Roland Duchâtelet lors de la réception du Nouvel An du MR. (Photo : Belga Images)

Roland Duchâtelet, milliardaire, entrepreneur et ancien sénateur pour l’Open VLD, était dimanche dernier l’invité surprise de la réception du Nouvel An du parti libéral wallon MR et de son président Georges-Louis Bouchez. Il s’avère que ce dernier est une vieille connaissance de Duchâtelet. Tous deux sont convaincus que les structures de ce pays ont besoin d’une refonte en profondeur. « Si les membres de l’Open VLD sont raisonnables, ils se rallieront au MR. Aujourd’hui, il est clair que le MR est un parti très important dans le pays. En tant qu’entrepreneurs, nous étions heureux d’avoir enfin un parti de centre-droit, et voilà que l’Open VLD vote contre ses collègues libéraux lors de la déclaration gouvernementale. C’est tout simplement absurde », déclare l’entrepreneur limbourgeois, qui se prononce clairement contre la particratie. « Je trouve cela néfaste », dit-il. « À l’époque, j’ai dit à la présidente de l’Open VLD, Eva De Bleeker, que pour moi, en tant qu’entrepreneur, l’intérêt du parti Open VLD était totalement hors de propos. Ce qui m’importe, c’est l’intérêt général et l’intérêt de notre économie.
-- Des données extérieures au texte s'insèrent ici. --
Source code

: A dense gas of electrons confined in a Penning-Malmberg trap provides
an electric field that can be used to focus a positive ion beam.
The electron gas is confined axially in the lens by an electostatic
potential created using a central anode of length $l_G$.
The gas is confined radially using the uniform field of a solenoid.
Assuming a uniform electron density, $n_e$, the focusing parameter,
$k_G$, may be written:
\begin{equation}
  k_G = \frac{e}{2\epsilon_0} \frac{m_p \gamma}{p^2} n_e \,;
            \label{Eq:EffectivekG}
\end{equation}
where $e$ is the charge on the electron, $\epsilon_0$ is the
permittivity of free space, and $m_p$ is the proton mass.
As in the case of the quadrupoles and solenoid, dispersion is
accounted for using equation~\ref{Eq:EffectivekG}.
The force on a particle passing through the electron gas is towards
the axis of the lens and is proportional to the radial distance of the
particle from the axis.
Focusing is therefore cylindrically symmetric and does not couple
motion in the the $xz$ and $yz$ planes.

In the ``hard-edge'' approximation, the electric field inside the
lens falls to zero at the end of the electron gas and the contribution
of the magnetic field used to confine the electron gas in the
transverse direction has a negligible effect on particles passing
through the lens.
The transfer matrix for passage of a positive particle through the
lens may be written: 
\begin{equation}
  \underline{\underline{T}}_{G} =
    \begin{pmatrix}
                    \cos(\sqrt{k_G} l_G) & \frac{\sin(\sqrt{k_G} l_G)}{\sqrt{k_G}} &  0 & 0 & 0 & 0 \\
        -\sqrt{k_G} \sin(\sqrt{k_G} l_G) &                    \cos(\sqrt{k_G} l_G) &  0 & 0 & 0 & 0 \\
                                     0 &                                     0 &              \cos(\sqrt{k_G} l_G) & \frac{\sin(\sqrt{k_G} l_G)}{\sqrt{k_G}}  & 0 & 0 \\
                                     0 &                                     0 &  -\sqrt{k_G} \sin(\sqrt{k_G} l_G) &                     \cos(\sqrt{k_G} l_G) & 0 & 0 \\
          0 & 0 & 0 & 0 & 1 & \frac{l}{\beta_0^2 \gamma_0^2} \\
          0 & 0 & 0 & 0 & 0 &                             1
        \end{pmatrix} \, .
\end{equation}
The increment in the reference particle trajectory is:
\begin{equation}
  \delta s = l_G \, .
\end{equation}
Que son parti obtienne beaucoup de voix ou non, cela ne doit pas être l’objectif principal d’un président de parti, c’est secondaire, non ? Bouchez se préoccupe bien sûr aussi des intérêts de son parti, mais il ne les place pas au premier plan. Un homme politique visionnaire place l’intérêt général au premier plan et le parti au second.